**To-do item:**
Copy exactly, please, the lines of the data from its start through the line containing "European Union or".

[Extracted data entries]
[Start of section]

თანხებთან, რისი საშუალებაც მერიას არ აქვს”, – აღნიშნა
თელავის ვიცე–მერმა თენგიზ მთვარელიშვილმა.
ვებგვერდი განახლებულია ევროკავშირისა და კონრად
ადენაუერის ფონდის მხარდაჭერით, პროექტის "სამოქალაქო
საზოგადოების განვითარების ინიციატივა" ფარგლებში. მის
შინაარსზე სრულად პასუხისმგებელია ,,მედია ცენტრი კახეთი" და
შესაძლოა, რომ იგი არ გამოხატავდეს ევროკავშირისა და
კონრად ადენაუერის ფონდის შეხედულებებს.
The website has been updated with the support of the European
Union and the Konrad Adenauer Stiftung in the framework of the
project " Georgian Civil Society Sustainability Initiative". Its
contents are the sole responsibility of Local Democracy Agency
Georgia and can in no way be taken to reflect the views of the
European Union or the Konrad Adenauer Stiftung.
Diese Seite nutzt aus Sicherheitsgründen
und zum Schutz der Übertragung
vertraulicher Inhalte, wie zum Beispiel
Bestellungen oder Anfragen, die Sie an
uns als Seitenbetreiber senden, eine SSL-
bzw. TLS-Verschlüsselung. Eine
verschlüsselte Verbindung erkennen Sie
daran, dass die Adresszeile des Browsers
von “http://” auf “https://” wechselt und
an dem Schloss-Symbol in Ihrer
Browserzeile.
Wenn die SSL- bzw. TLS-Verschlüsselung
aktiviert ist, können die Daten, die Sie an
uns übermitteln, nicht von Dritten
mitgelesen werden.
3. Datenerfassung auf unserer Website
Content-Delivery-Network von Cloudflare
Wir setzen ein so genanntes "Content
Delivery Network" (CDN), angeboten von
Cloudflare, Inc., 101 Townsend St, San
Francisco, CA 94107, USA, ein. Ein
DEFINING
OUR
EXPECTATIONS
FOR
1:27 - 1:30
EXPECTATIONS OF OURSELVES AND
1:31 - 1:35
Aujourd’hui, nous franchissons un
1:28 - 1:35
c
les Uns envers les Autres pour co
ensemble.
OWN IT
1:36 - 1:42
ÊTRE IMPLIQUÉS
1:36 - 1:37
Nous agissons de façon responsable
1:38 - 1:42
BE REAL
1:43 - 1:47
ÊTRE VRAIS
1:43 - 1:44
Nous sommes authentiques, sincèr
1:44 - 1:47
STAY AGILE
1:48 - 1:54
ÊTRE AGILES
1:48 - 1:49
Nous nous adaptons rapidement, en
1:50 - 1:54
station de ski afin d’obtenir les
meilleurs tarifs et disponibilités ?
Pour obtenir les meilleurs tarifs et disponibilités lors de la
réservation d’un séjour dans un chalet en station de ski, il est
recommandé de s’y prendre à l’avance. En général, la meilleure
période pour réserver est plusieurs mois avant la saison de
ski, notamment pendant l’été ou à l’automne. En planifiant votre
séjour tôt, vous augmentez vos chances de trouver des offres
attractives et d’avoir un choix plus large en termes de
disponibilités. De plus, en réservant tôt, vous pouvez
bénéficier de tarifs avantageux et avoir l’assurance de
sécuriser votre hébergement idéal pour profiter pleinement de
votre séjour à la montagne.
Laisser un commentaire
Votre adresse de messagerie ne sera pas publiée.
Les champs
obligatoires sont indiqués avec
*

[End of section]

**Exercise solution:**
თანხებთან, რისი საშუალებაც მერიას არ აქვს”, – აღნიშნა
თელავის ვიცე–მერმა თენგიზ მთვარელიშვილმა.
ვებგვერდი განახლებულია ევროკავშირისა და კონრად
ადენაუერის ფონდის მხარდაჭერით, პროექტის "სამოქალაქო
საზოგადოების განვითარების ინიციატივა" ფარგლებში. მის
შინაარსზე სრულად პასუხისმგებელია ,,მედია ცენტრი კახეთი" და
შესაძლოა, რომ იგი არ გამოხატავდეს ევროკავშირისა და
კონრად ადენაუერის ფონდის შეხედულებებს.
The website has been updated with the support of the European
Union and the Konrad Adenauer Stiftung in the framework of the
project " Georgian Civil Society Sustainability Initiative". Its
contents are the sole responsibility of Local Democracy Agency
Georgia and can in no way be taken to reflect the views of the
European Union or the Konrad Adenauer Stiftung.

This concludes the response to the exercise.